### Your goal:
All of the records should come back exactly as written.

### Supplied information:
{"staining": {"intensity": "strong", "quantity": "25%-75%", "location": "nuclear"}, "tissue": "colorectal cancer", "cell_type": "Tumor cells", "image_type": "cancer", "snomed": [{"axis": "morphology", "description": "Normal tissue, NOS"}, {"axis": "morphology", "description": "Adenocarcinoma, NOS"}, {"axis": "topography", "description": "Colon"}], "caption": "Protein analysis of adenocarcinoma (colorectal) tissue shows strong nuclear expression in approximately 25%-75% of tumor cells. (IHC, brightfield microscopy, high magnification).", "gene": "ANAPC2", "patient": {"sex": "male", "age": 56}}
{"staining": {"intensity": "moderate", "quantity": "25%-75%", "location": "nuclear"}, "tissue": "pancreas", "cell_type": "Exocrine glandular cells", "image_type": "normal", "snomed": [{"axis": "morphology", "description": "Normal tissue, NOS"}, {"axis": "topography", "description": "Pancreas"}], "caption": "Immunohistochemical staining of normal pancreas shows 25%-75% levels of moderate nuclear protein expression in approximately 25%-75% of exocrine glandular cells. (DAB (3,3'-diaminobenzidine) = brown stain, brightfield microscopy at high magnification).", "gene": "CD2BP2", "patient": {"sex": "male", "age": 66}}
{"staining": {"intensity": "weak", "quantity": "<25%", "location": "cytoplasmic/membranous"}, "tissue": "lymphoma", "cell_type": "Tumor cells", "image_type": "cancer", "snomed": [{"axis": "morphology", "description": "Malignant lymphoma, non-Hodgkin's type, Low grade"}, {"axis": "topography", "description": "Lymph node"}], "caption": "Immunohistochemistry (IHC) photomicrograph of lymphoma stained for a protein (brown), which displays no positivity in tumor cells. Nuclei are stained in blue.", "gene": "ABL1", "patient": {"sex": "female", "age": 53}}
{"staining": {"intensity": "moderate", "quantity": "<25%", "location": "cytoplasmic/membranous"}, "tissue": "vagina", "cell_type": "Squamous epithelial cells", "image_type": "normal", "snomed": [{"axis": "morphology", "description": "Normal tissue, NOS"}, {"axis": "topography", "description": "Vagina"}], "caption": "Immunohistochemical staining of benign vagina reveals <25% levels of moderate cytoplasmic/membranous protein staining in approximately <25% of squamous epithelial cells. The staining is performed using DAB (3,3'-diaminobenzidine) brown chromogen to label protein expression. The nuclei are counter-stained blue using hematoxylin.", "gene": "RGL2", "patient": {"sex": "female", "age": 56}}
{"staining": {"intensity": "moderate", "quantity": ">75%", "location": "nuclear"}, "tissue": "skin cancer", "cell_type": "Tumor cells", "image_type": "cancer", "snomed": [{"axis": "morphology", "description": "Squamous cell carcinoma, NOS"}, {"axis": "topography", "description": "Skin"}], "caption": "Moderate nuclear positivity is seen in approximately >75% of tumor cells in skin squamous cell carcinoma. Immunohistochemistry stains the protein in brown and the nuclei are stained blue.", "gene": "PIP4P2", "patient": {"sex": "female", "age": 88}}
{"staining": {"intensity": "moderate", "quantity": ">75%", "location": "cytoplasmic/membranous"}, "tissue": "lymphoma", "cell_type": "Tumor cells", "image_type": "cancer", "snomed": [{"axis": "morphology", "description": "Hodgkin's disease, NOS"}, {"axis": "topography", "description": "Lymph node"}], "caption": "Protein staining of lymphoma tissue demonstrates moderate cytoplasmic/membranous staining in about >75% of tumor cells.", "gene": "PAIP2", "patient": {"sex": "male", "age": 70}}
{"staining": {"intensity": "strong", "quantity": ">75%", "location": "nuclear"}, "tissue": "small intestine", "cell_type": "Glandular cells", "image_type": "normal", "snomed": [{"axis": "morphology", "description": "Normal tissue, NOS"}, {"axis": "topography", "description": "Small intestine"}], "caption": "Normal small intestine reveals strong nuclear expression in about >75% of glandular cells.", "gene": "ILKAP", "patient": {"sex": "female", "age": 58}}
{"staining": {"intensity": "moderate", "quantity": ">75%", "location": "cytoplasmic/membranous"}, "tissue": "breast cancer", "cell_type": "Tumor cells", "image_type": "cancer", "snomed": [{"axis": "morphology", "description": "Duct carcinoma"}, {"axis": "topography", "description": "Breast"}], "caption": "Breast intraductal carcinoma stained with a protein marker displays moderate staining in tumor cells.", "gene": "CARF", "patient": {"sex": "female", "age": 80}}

### Result:
{"staining": {"intensity": "strong", "quantity": "25%-75%", "location": "nuclear"}, "tissue": "colorectal cancer", "cell_type": "Tumor cells", "image_type": "cancer", "snomed": [{"axis": "morphology", "description": "Normal tissue, NOS"}, {"axis": "morphology", "description": "Adenocarcinoma, NOS"}, {"axis": "topography", "description": "Colon"}], "caption": "Protein analysis of adenocarcinoma (colorectal) tissue shows strong nuclear expression in approximately 25%-75% of tumor cells. (IHC, brightfield microscopy, high magnification).", "gene": "ANAPC2", "patient": {"sex": "male", "age": 56}}
{"staining": {"intensity": "moderate", "quantity": "25%-75%", "location": "nuclear"}, "tissue": "pancreas", "cell_type": "Exocrine glandular cells", "image_type": "normal", "snomed": [{"axis": "morphology", "description": "Normal tissue, NOS"}, {"axis": "topography", "description": "Pancreas"}], "caption": "Immunohistochemical staining of normal pancreas shows 25%-75% levels of moderate nuclear protein expression in approximately 25%-75% of exocrine glandular cells. (DAB (3,3'-diaminobenzidine) = brown stain, brightfield microscopy at high magnification).", "gene": "CD2BP2", "patient": {"sex": "male", "age": 66}}
{"staining": {"intensity": "weak", "quantity": "<25%", "location": "cytoplasmic/membranous"}, "tissue": "lymphoma", "cell_type": "Tumor cells", "image_type": "cancer", "snomed": [{"axis": "morphology", "description": "Malignant lymphoma, non-Hodgkin's type, Low grade"}, {"axis": "topography", "description": "Lymph node"}], "caption": "Immunohistochemistry (IHC) photomicrograph of lymphoma stained for a protein (brown), which displays no positivity in tumor cells. Nuclei are stained in blue.", "gene": "ABL1", "patient": {"sex": "female", "age": 53}}
{"staining": {"intensity": "moderate", "quantity": "<25%", "location": "cytoplasmic/membranous"}, "tissue": "vagina", "cell_type": "Squamous epithelial cells", "image_type": "normal", "snomed": [{"axis": "morphology", "description": "Normal tissue, NOS"}, {"axis": "topography", "description": "Vagina"}], "caption": "Immunohistochemical staining of benign vagina reveals <25% levels of moderate cytoplasmic/membranous protein staining in approximately <25% of squamous epithelial cells. The staining is performed using DAB (3,3'-diaminobenzidine) brown chromogen to label protein expression. The nuclei are counter-stained blue using hematoxylin.", "gene": "RGL2", "patient": {"sex": "female", "age": 56}}
{"staining": {"intensity": "moderate", "quantity": ">75%", "location": "nuclear"}, "tissue": "skin cancer", "cell_type": "Tumor cells", "image_type": "cancer", "snomed": [{"axis": "morphology", "description": "Squamous cell carcinoma, NOS"}, {"axis": "topography", "description": "Skin"}], "caption": "Moderate nuclear positivity is seen in approximately >75% of tumor cells in skin squamous cell carcinoma. Immunohistochemistry stains the protein in brown and the nuclei are stained blue.", "gene": "PIP4P2", "patient": {"sex": "female", "age": 88}}
{"staining": {"intensity": "moderate", "quantity": ">75%", "location": "cytoplasmic/membranous"}, "tissue": "lymphoma", "cell_type": "Tumor cells", "image_type": "cancer", "snomed": [{"axis": "morphology", "description": "Hodgkin's disease, NOS"}, {"axis": "topography", "description": "Lymph node"}], "caption": "Protein staining of lymphoma tissue demonstrates moderate cytoplasmic/membranous staining in about >75% of tumor cells.", "gene": "PAIP2", "patient": {"sex": "male", "age": 70}}
{"staining": {"intensity": "strong", "quantity": ">75%", "location": "nuclear"}, "tissue": "small intestine", "cell_type": "Glandular cells", "image_type": "normal", "snomed": [{"axis": "morphology", "description": "Normal tissue, NOS"}, {"axis": "topography", "description": "Small intestine"}], "caption": "Normal small intestine reveals strong nuclear expression in about >75% of glandular cells.", "gene": "ILKAP", "patient": {"sex": "female", "age": 58}}
{"staining": {"intensity": "moderate", "quantity": ">75%", "location": "cytoplasmic/membranous"}, "tissue": "breast cancer", "cell_type": "Tumor cells", "image_type": "cancer", "snomed": [{"axis": "morphology", "description": "Duct carcinoma"}, {"axis": "topography", "description": "Breast"}], "caption": "Breast intraductal carcinoma stained with a protein marker displays moderate staining in tumor cells.", "gene": "CARF", "patient": {"sex": "female", "age": 80}}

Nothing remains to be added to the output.